Chemiereuzen hielden pen vast voor advies glyfosaat
Een van de meest gekoesterde eigenschappen van instellingen die over onze gezondheid, publieke financiën of veiligheid waken is dat ze ‘onafhankelijk’ zijn. Onafhankelijk van politieke druk enerzijds en van de belangen van de marktspelers anderzijds. Zo belichamen die instellingen het publieke belang. Hun onafhankelijkheid stelt hen boven alle verdenking. Vertrouwen in de overheid staat of valt ermee.
Kijk vanuit die optiek naar de saga over glyfosaat, vooral bekend van onkruidverdelger Roundup van Monsanto, en duidelijk wordt waarom dit zo funest is. Is glyfosaat nu wel of niet kankerverwekkend? Wij burgers moeten vertrouwen op de inschatting van experts. Dat lukt moeilijk. Overheden spreken elkaar tegen. In Europa maant het parlement tot voorzichtigheid aan, maar wil de Commissie een brede vergunning geven. De meeste lidstaten zijn voor, enkele tegen, en een handvol onthouden zich. In Vlaanderen is er een verbod voor particulieren maar mag de landbouw zijn gang gaan. Politiek en emotie vertroebelen de inschattingen. De industrie speelt hoog spel. Monsanto heeft onderzoek gemanipuleerd om mogelijke gezondheidsrisico’s van glyfosaat te verdoezelen. Het oordeel van het Europese Voedselagentschap is daarom cruciaal.
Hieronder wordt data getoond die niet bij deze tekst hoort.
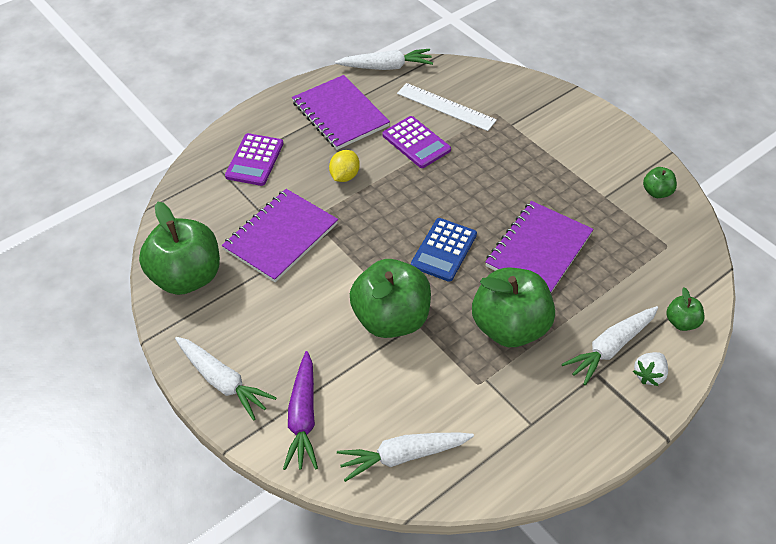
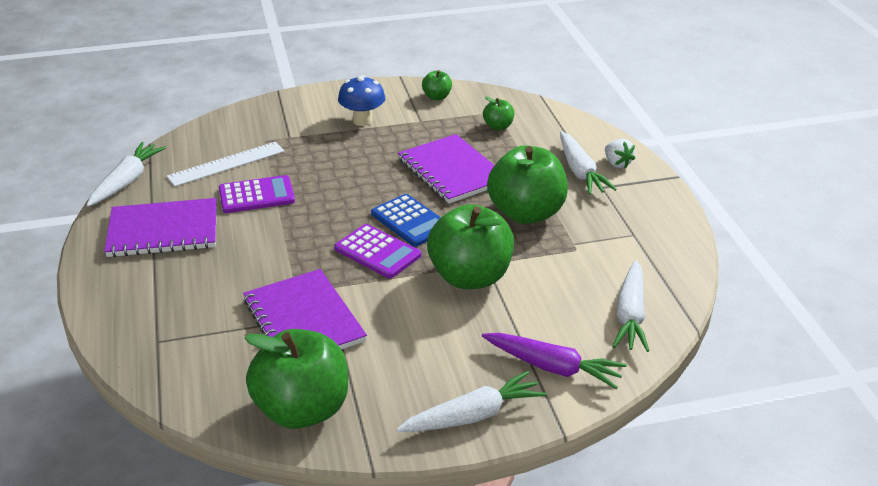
camera: 65 degrees left, 15 degrees down
purple calculator [225,133,283,186] -> purple calculator moved to [334,224,421,278]
yellow lemon [329,150,360,182] -> none
green apple [666,287,704,331] -> green apple moved to [483,96,514,130]
none -> blue mushroom [338,75,385,126]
Helaas blijken nu cruciale passages in hun beslissende rapport door de industrie geschreven te zijn. De industrie zelf oordeelde welke van de vele wetenschappelijke studies die over glyfosaat gemaakt zijn, als betrouwbaar gelden. Hun selectie is betwistbaar. We wisten al dat de industrie daarnaast zelf eigen studies op tafel legde die geheim blijven wegens de concurrentie. Het agentschap dat het voorbereidende werk deed, was niet in staat om zelf die grote literatuurstudies uit te voeren. De wetenschappelijke inschatting komt dus grotendeels van de industrie.
Glyfosaat illustreert het onevenwicht in armslag dat nu zelfs in Europa bestaat tussen overheid en multinationals. Dieselgate toonde dat eerder al. Testcentra reden voor de autoindustrie met wie ze nauwe banden hadden. In sommige sectoren is ‘lobby’ een achterhaald concept. De beïnvloeding zit verankerd in de procedures.
Dat knaagt aan de autoriteit van de overheid. De burger wordt een zwakke partij. Dat creëert cynisme en achterdocht en voedt speculatie. Vooral omdat er genoeg goeie voorbeelden bestaan waar, zoals in het Europese Geneesmiddelenagentschap, de industrie betrokken wordt en betaalt voor het onderzoek, maar onafhankelijken het gevoelige werk doen. Waarom hebben Voedselagentschappen het zo lastig om zich op cruciale momenten geloofwaardig te tonen?